If you use MP4 container with h264/aac as your flash video format (from memory: player 9,0,115,0 onwards), you may have more options for your server, it's on my list to check this but so far I haven't had time.

S.







On Feb 17, 2008 10:18 PM, Dogsbody <[EMAIL PROTECTED]> wrote:

Apologies if this is slightly off topic but I have been googling on and off since last year, found nothing and you lot are the best people I know to ask!

I'm looking for an open source video streaming server & browser based video
client for the video finish of a charity marathon I run.

I'm already using Helix Server for streaming the video although I could change that if required. I'm using Real video for the stream and I guess it's the having to ask users to download and install Real Player that's harsh. While Real is very good at simultaneous multi-bitrate streaming it's anything but open and I know plenty of people that refuse to install Real Player not to mention to
vulnerabilities!

It would be great to have the video window in the browser so the user didn't have to download anything (e.g. VLC) but I think that just leaves Flash(!?) which is also not open (although people are at least used to video in Flash).

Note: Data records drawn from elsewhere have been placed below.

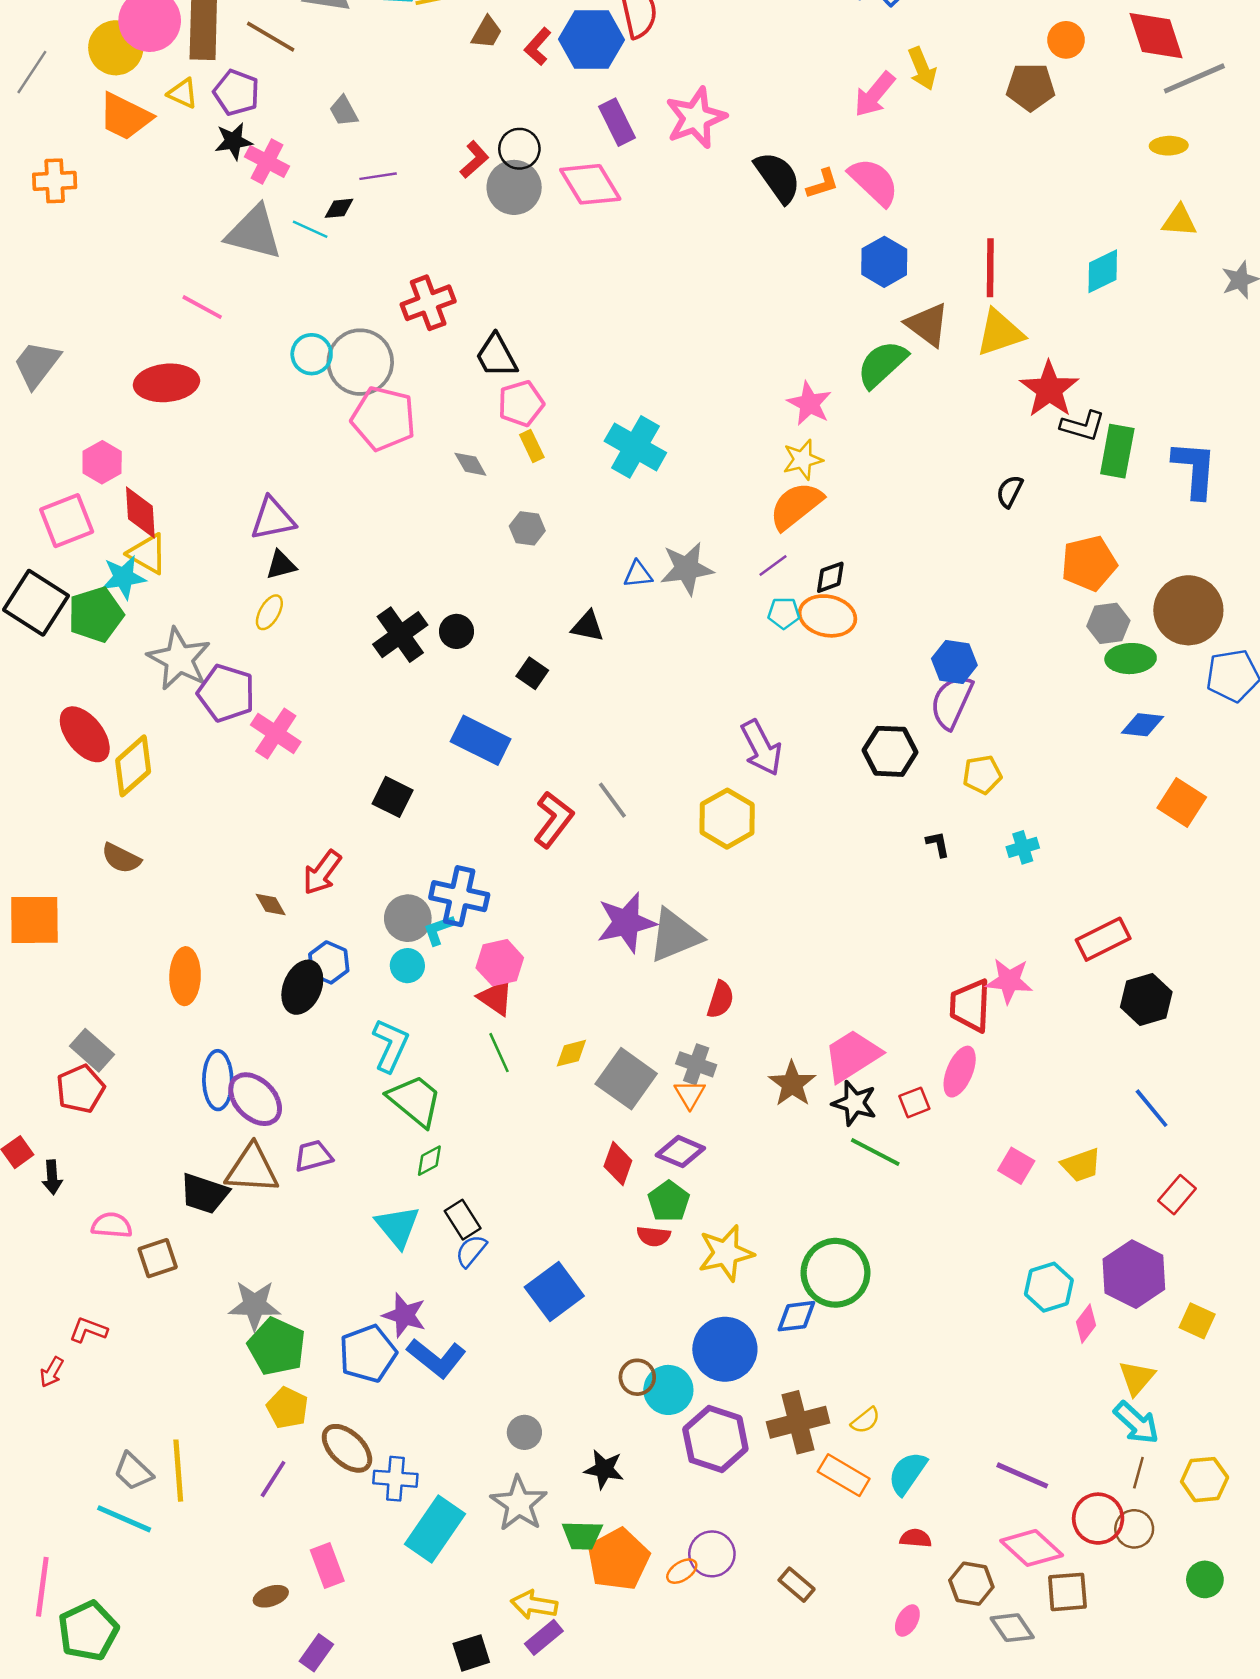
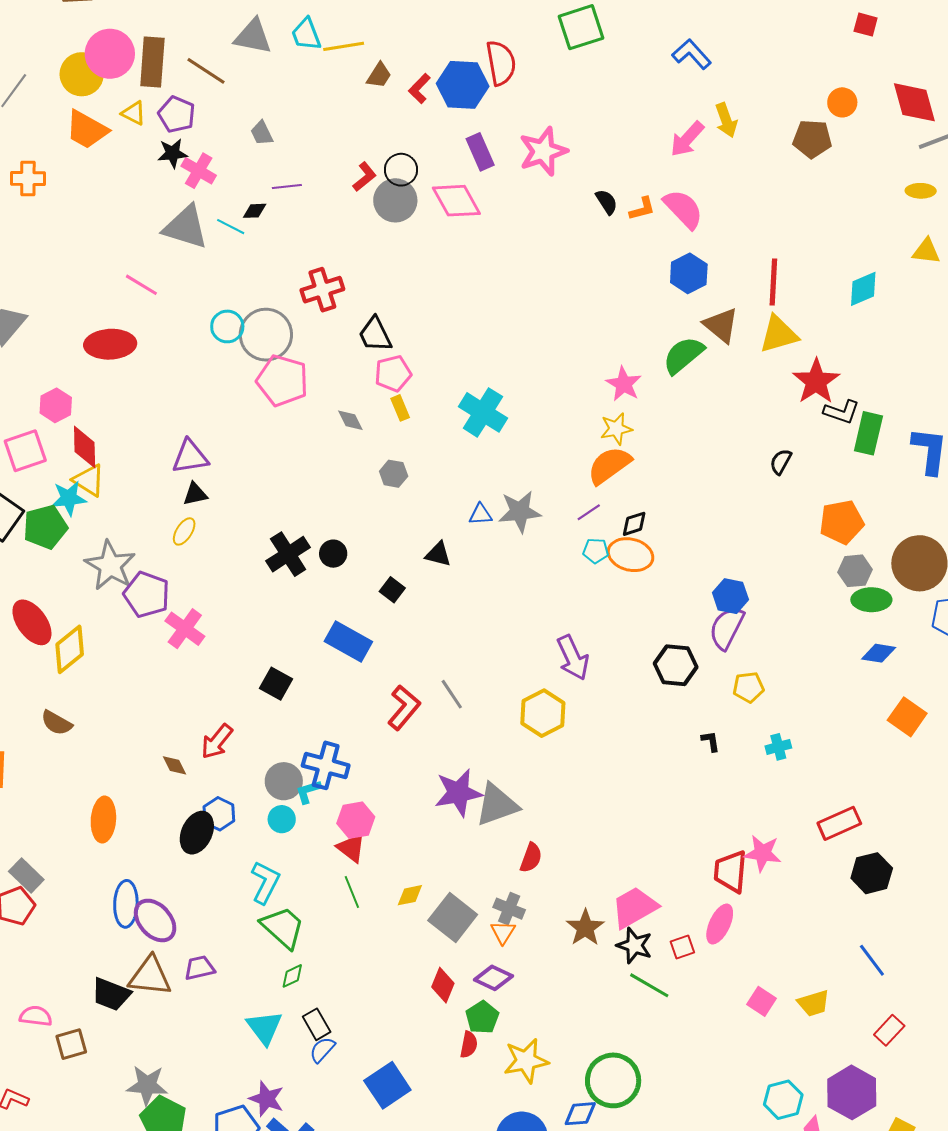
black semicircle: (778, 177) -> (607, 202), size x0.6
red semicircle: (653, 1236) -> (469, 1045), turned -88

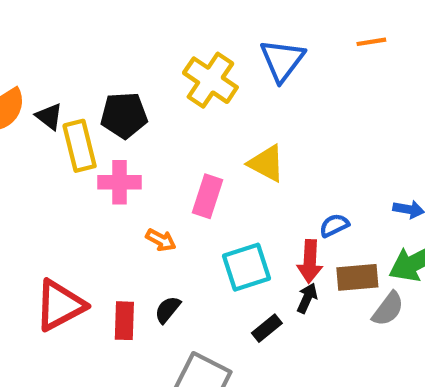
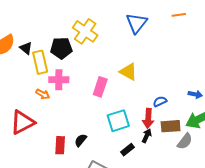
yellow cross: (210, 80) -> (85, 31), moved
orange arrow: (161, 240) -> (43, 94), moved
red triangle: (60, 305) -> (22, 122), moved

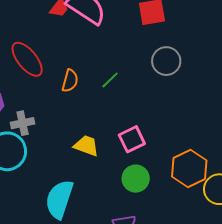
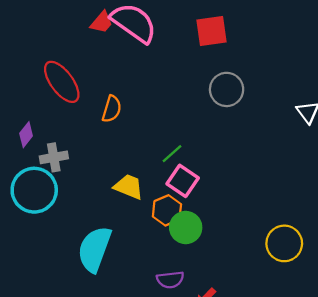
green line: (110, 80) -> (172, 154), moved
pink square: (132, 139) -> (183, 181), turned -32
orange hexagon: (189, 168) -> (167, 210), moved, size x0.7

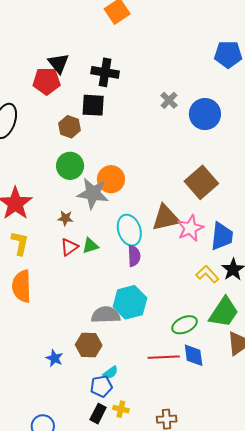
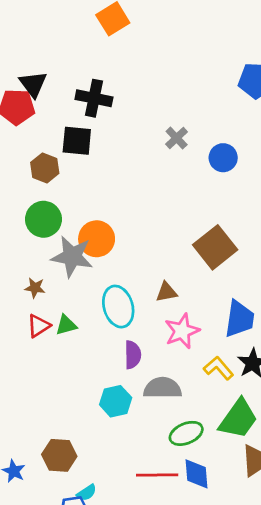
blue circle: (205, 114) -> (223, 158), size x0.7
brown triangle: (166, 218) -> (166, 292), size x0.6
pink star: (190, 228) -> (182, 331), moved
purple semicircle: (134, 256) -> (133, 355), moved
cyan hexagon: (130, 302) -> (116, 401), size x0.7
gray semicircle: (106, 315) -> (163, 388), moved

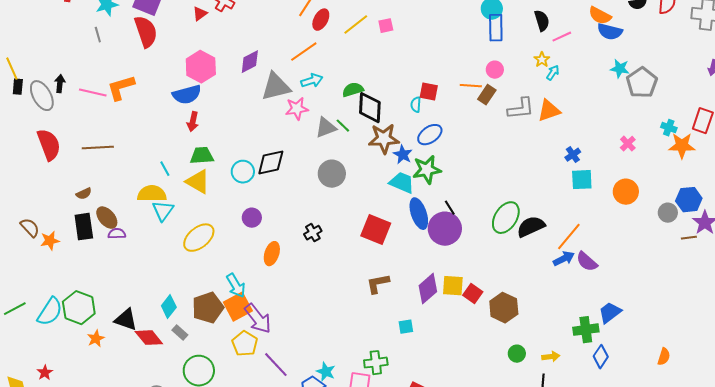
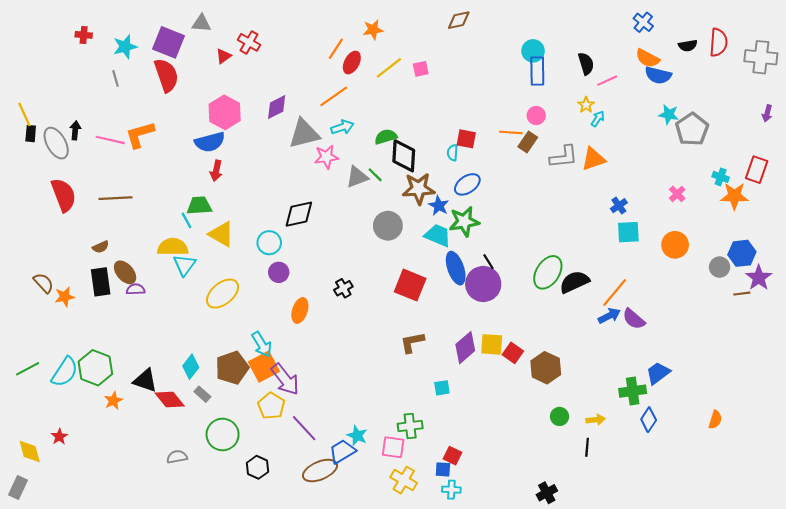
green trapezoid: (202, 156) -> (199, 206), moved
cyan circle: (243, 172) -> (269, 243), moved
gray circle: (332, 174) -> (388, 226), moved

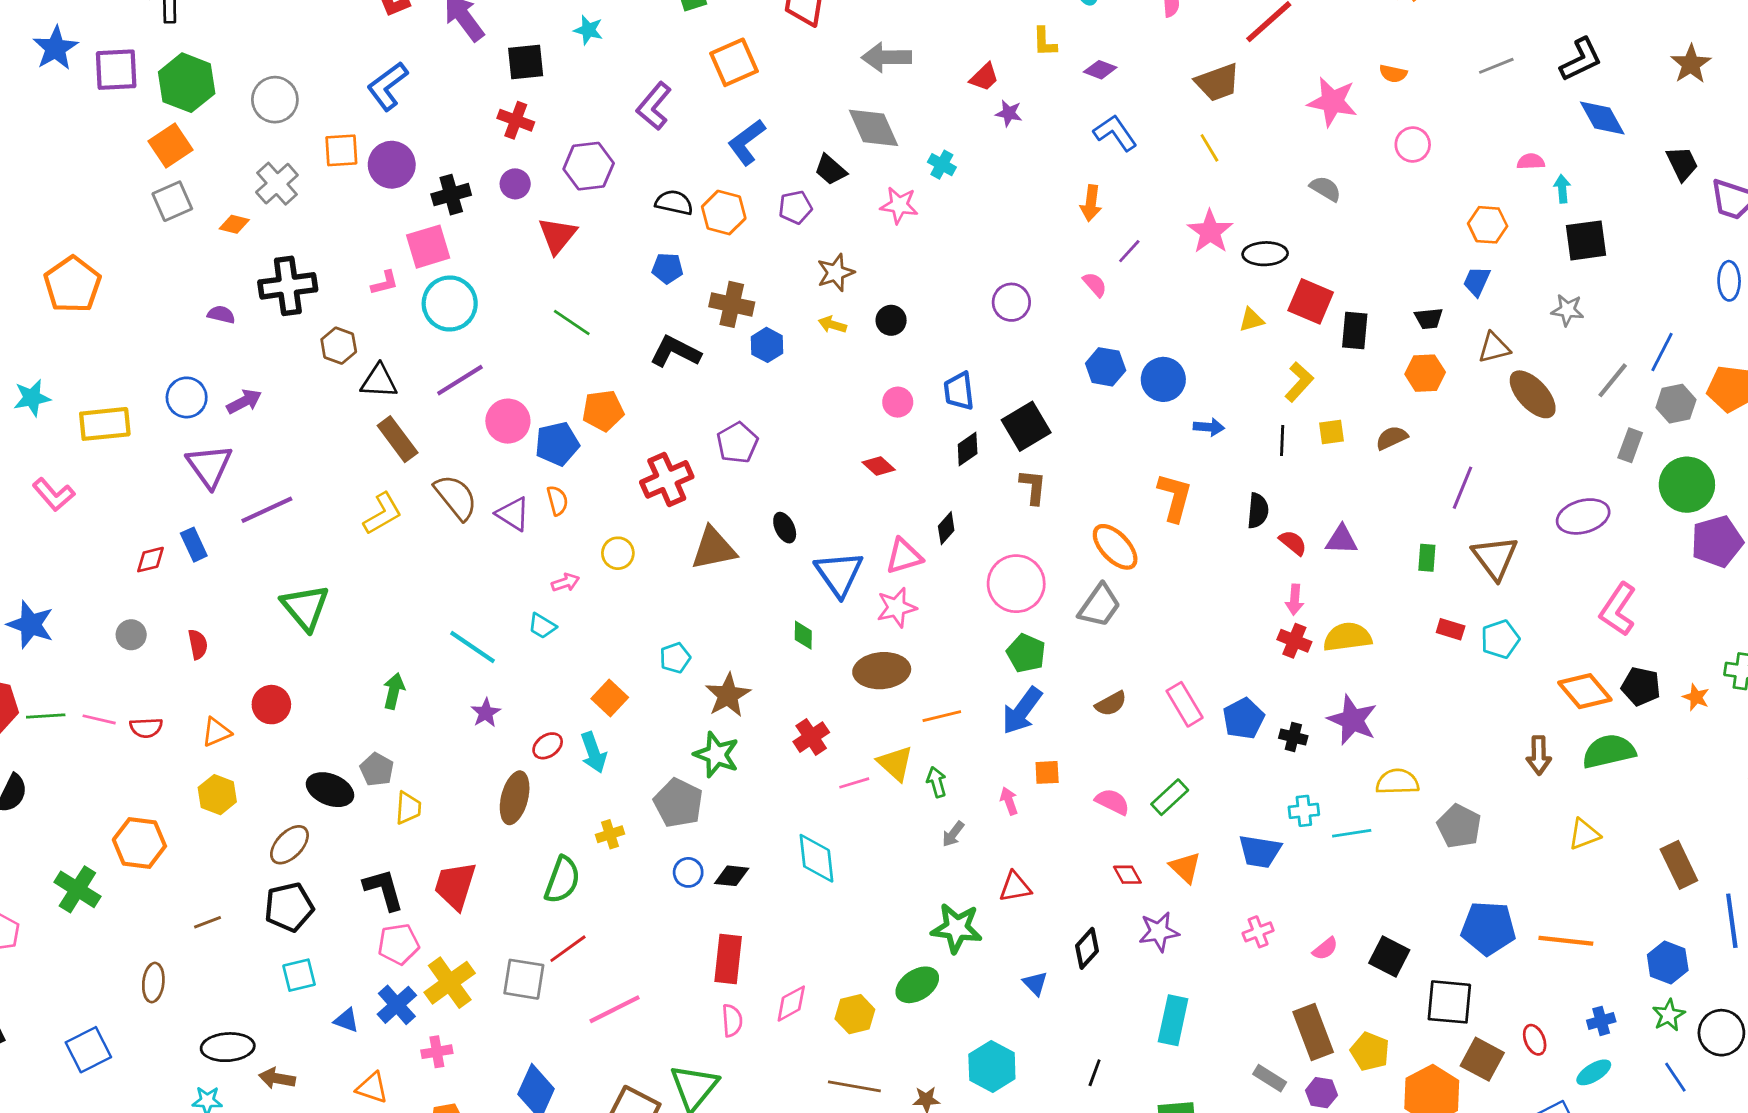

The BIG requirement though is that the client can understand/ replicate SMIL information as the video is stored on the server as a single 1GB file and different users are streamed different 20 second clips based on the time they
went over the finish line. Can Flash even do that?

Any help appreciated.

Dan

P.S. I'm using the term Open Source as a indication of the ideal, I'm a fan of open source so I would like to use it with free software being the next choice but as this is a charity marathon we have no money to throw at commercial software.